The second, larger source is bacterial fermentation. Your large intestine is home to trillions of microorganisms that help break down food your stomach and small intestine couldn’t fully digest, particularly certain carbohydrates like fiber, starches, and some sugars. As these bacteria do their work, they produce gas as a byproduct. This is why foods like beans, broccoli, cabbage, and whole grains tend to make you gassier: they contain more of the complex carbohydrates that feed gut bacteria.
What Farting Actually Does for You
The primary job of flatulence is pressure relief. Your intestines produce between 500 and 2,000 milliliters of gas every day. That’s roughly one to four pint glasses’ worth. If that gas had nowhere to go, it would distend the walls of your intestines, causing bloating, cramping, and pain. Passing gas prevents that buildup and keeps things moving comfortably through your digestive system.
Farting is also a sign that your gut microbiome is active and doing its job. Research suggests that increased gas production after switching to a high-fiber, whole-foods diet is actually an encouraging indicator of a healthy, active microbial community in your gut. In other words, more gas from fiber-rich foods often means your gut bacteria are thriving, not that something is wrong.
What’s in a Fart
About 99% of the gas you pass is completely odorless. It’s made up of five gases: nitrogen (which can range from 11% to 92% of the total), carbon dioxide, hydrogen, methane, and small amounts of oxygen. The proportions vary wildly from person to person and even from one fart to the next.
The smell comes from the remaining 1%, primarily hydrogen sulfide, the same compound responsible for the rotten-egg odor. Certain gut bacteria produce hydrogen sulfide by breaking down sulfur-containing compounds found in foods like eggs, meat, garlic, and cruciferous vegetables. Sulfate, a compound naturally present in various foods and drinking water, also contributes. So the intensity of the smell depends largely on what you’ve been eating and which bacteria are most active in your gut.
What Makes the Sound
The sound of a fart works on the same principle as buzzing your lips into a trumpet mouthpiece. As gas passes through the anal sphincter, it causes the surrounding skin to vibrate. The pitch and volume depend on several factors: the speed of the gas, the tightness of the sphincter, and the volume of gas being released. A small amount of gas escaping slowly through a relaxed sphincter may be nearly silent, while a larger burst through a tighter opening produces the classic sound.

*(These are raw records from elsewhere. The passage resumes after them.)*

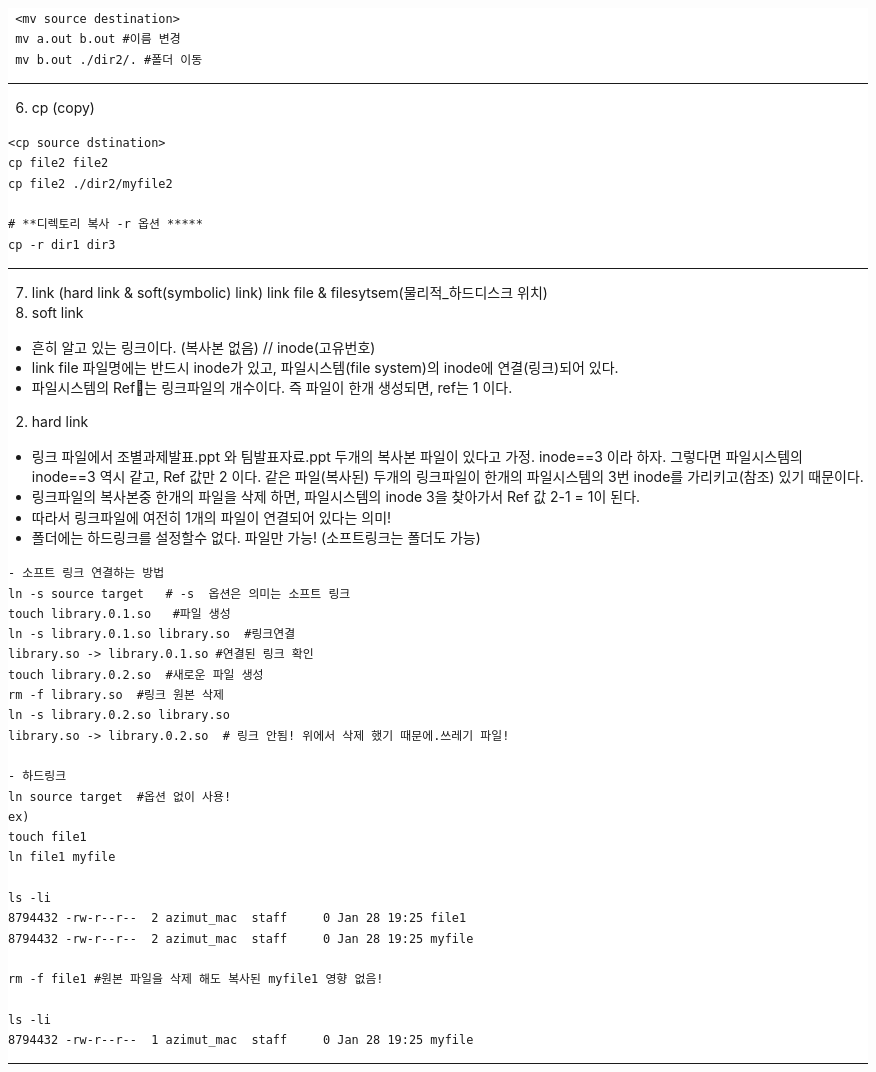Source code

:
 ```
 <mv source destination>
 mv a.out b.out #이름 변경
 mv b.out ./dir2/. #폴더 이동
```

---

6. cp (copy)

```
<cp source dstination>
cp file2 file2
cp file2 ./dir2/myfile2

# **디렉토리 복사 -r 옵션 *****
cp -r dir1 dir3
```

---

7. link (hard link & soft(symbolic) link)
   link file & filesytsem(물리적\_하드디스크 위치)
1. soft link

- 흔히 알고 있는 링크이다. (복사본 없음) // inode(고유번호)
- link file 파일명에는 반드시 inode가 있고, 파일시스템(file system)의 inode에 연결(링크)되어 있다.
- 파일시스템의 Ref는 링크파일의 개수이다. 즉 파일이 한개 생성되면, ref는 1 이다.

2. hard link

- 링크 파일에서 조별과제발표.ppt 와 팀발표자료.ppt 두개의 복사본 파일이 있다고 가정. inode==3 이라 하자. 그렇다면 파일시스템의 inode==3 역시 같고, Ref 값만 2 이다.
  같은 파일(복사된) 두개의 링크파일이 한개의 파일시스템의 3번 inode를 가리키고(참조) 있기 때문이다.
- 링크파일의 복사본중 한개의 파일을 삭제 하면, 파일시스템의 inode 3을 찾아가서 Ref 값 2-1 = 1이 된다.
- 따라서 링크파일에 여전히 1개의 파일이 연결되어 있다는 의미!
- 폴더에는 하드링크를 설정할수 없다. 파일만 가능! (소프트링크는 폴더도 가능)

```
- 소프트 링크 연결하는 방법
ln -s source target   # -s  옵션은 의미는 소프트 링크
touch library.0.1.so   #파일 생성
ln -s library.0.1.so library.so  #링크연결
library.so -> library.0.1.so #연결된 링크 확인
touch library.0.2.so  #새로운 파일 생성
rm -f library.so  #링크 원본 삭제
ln -s library.0.2.so library.so
library.so -> library.0.2.so  # 링크 안됨! 위에서 삭제 했기 때문에.쓰레기 파일!

- 하드링크
ln source target  #옵션 없이 사용!
ex)
touch file1
ln file1 myfile

ls -li
8794432 -rw-r--r--  2 azimut_mac  staff     0 Jan 28 19:25 file1
8794432 -rw-r--r--  2 azimut_mac  staff     0 Jan 28 19:25 myfile

rm -f file1 #원본 파일을 삭제 해도 복사된 myfile1 영향 없음!

ls -li
8794432 -rw-r--r--  1 azimut_mac  staff     0 Jan 28 19:25 myfile
```

---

What Happens if You Hold It In
Suppressing a fart won’t cause any lasting damage, but it’s not exactly comfortable. The trapped gas stretches the intestinal walls, which can lead to bloating, abdominal pain, and nausea. If you keep holding it, the gas doesn’t just sit there forever. It gets reabsorbed into your bloodstream and eventually makes its way to your lungs, where you literally breathe it out. So the gas leaves your body one way or another.
When Gas Signals Something Else
Passing gas up to 23 times a day falls within the normal range. But a persistent, noticeable increase in volume, frequency, or smell, especially when paired with other symptoms like diarrhea, constipation, weight loss, or abdominal pain, can point to digestive conditions where food isn’t being properly broken down or absorbed. Lactose intolerance is a common example: undigested lactose reaches the large intestine and gets fermented rapidly, producing excess gas. Conditions like irritable bowel syndrome and celiac disease can produce similar patterns.
The key distinction is context. A gassy afternoon after eating a bean-heavy lunch is your gut working exactly as designed. Weeks of excessive, foul-smelling gas with no clear dietary explanation is worth paying attention to.